» **What is needed**: Please repeat exactly the lines below from the one containing "Mr Alvin Lee" down to the one containing "FLOW PIPE KIT 30/40/60/80", both included, and nothing else.

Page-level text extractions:
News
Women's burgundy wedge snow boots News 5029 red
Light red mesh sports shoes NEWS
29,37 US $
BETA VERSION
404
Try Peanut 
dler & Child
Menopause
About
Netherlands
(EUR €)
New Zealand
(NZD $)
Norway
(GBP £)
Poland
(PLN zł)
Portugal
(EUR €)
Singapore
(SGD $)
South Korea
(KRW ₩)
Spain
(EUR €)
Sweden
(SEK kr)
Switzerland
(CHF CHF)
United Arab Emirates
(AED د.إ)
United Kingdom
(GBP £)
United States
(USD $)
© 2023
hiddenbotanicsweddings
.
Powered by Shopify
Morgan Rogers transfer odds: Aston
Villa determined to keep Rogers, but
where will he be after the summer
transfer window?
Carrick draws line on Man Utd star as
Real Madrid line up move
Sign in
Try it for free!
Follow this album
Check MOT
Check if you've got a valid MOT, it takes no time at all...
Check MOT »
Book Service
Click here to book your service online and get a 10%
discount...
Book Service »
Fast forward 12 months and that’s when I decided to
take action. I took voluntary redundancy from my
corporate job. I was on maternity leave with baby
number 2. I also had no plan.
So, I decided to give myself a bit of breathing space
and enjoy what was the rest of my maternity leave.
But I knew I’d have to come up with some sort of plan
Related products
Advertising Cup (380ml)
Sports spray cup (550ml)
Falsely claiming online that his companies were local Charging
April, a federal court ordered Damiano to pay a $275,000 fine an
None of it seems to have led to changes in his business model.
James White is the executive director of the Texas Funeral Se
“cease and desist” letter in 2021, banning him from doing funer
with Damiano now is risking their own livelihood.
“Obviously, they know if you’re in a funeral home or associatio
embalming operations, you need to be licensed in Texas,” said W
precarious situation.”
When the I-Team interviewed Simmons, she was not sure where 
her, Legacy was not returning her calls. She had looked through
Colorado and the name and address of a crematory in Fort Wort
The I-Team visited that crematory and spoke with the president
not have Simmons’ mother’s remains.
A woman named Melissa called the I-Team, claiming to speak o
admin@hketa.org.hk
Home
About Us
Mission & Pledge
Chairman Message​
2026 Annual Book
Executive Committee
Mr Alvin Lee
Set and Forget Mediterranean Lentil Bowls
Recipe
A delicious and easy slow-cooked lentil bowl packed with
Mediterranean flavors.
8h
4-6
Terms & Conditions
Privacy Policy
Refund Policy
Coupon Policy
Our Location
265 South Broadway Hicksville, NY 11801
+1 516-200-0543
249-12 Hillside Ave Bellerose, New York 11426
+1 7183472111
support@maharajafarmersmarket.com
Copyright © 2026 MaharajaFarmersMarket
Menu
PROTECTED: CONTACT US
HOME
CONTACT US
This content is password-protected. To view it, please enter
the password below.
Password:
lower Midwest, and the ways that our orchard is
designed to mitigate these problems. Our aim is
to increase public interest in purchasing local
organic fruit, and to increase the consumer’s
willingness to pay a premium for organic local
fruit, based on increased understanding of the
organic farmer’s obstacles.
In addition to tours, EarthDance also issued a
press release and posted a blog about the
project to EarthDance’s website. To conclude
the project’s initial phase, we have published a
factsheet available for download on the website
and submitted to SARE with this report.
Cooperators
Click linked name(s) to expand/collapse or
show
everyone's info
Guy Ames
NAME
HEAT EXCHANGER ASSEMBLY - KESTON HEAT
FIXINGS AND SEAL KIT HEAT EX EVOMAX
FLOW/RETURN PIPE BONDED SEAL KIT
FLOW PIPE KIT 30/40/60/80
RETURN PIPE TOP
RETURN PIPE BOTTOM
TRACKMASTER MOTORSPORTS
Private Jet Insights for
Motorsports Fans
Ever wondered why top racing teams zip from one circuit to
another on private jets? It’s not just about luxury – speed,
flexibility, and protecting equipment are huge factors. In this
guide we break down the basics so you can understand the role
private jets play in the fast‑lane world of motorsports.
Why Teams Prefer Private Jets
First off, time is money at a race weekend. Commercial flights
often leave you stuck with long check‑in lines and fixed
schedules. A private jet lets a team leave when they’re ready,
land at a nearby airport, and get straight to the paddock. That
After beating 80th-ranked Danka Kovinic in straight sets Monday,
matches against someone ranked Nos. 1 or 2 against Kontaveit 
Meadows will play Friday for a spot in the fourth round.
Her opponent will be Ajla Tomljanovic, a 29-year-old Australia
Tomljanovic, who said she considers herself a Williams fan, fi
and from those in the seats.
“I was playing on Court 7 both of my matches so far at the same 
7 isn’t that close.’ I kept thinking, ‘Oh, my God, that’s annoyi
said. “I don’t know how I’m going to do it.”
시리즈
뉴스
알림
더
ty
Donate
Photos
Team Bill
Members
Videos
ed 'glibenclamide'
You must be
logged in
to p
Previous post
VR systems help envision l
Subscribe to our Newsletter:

» **Your solution**:
Mr Alvin Lee
Set and Forget Mediterranean Lentil Bowls
Recipe
A delicious and easy slow-cooked lentil bowl packed with
Mediterranean flavors.
8h
4-6
Terms & Conditions
Privacy Policy
Refund Policy
Coupon Policy
Our Location
265 South Broadway Hicksville, NY 11801
+1 516-200-0543
249-12 Hillside Ave Bellerose, New York 11426
+1 7183472111
support@maharajafarmersmarket.com
Copyright © 2026 MaharajaFarmersMarket
Menu
PROTECTED: CONTACT US
HOME
CONTACT US
This content is password-protected. To view it, please enter
the password below.
Password:
lower Midwest, and the ways that our orchard is
designed to mitigate these problems. Our aim is
to increase public interest in purchasing local
organic fruit, and to increase the consumer’s
willingness to pay a premium for organic local
fruit, based on increased understanding of the
organic farmer’s obstacles.
In addition to tours, EarthDance also issued a
press release and posted a blog about the
project to EarthDance’s website. To conclude
the project’s initial phase, we have published a
factsheet available for download on the website
and submitted to SARE with this report.
Cooperators
Click linked name(s) to expand/collapse or
show
everyone's info
Guy Ames
NAME
HEAT EXCHANGER ASSEMBLY - KESTON HEAT
FIXINGS AND SEAL KIT HEAT EX EVOMAX
FLOW/RETURN PIPE BONDED SEAL KIT
FLOW PIPE KIT 30/40/60/80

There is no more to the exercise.